*TAREAS PENDIENTES*
A - Responde, según el extracto sobre las mascotas en la separación:
(i) ¿Qué ley modificó el Código Civil para reconocer a los animales como seres vivos dotados de sensibilidad?
(ii) ¿Qué gastos pueden acordar las parejas en el convenio regulador?
(iii) ¿Cuál es el criterio principal que se aplica a las mascotas?
B - Enumera todas las medidas parecidas a las de la custodia infantil que, según el extracto sobre las mascotas en la separación, pueden establecer los jueces.

*EXTRACTO DE LA PÁGINA*
%%

Las mascotas ya no se consideran simples objetos
Durante muchos años, las mascotas eran tratadas legalmente como bienes materiales dentro de una separación o divorcio. Sin embargo, esto cambió en España tras la aprobación de la Ley 17/2021, que modificó el Código Civil para reconocer a los animales como seres vivos dotados de sensibilidad. Gracias a esta reforma, actualmente los jueces deben valorar el bienestar del animal cuando una pareja se separa.
Esto significa que perros, gatos y otras mascotas pasan a tener una protección mucho más cercana al ámbito familiar. En muchos casos, las parejas incluyen a sus animales dentro del convenio regulador, estableciendo quién convivirá con ellos, cómo se repartirán los cuidados e incluso cómo se afrontarán los gastos veterinarios o de alimentación.

¿Es lo mismo que con los hijos menores?
Aunque existen ciertas similitudes, legalmente no es exactamente igual. Los jueces pueden establecer medidas parecidas a las de la custodia infantil, como:
- Custodia compartida.
- Régimen de visitas.
- Reparto de gastos.
- Tiempos de convivencia con cada parte.
Sin embargo, las mascotas no tienen el mismo régimen jurídico que los menores de edad. En estos casos, el criterio principal es el bienestar del animal y la capacidad de cada persona para garantizar sus cuidados diarios.

%%

*MATERIAL MOSTRADO*
%%

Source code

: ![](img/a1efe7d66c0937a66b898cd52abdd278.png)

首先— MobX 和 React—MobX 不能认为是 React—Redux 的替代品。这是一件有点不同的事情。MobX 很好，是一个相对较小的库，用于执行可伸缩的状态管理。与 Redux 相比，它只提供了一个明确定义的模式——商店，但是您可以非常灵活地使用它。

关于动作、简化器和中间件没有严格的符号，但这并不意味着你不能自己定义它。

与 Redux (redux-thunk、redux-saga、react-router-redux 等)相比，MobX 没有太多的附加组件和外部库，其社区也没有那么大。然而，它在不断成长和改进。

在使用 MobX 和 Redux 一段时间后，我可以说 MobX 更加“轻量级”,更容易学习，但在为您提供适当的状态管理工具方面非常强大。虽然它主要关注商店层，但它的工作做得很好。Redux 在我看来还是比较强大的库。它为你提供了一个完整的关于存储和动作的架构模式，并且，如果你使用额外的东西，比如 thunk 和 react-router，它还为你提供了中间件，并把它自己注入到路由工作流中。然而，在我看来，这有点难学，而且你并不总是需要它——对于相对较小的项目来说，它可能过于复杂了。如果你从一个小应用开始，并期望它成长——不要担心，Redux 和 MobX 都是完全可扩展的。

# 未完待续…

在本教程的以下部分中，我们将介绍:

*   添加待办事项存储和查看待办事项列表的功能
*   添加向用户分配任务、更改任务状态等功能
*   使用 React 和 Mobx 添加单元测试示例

%%

*RESPUESTAS*
A -
(i) La Ley 17/2021.
(ii) Los gastos veterinarios o de alimentación.
(iii) El bienestar del animal y la capacidad de cada persona para garantizar sus cuidados diarios.

B -
- Custodia compartida.
- Régimen de visitas.
- Reparto de gastos.
- Tiempos de convivencia con cada parte.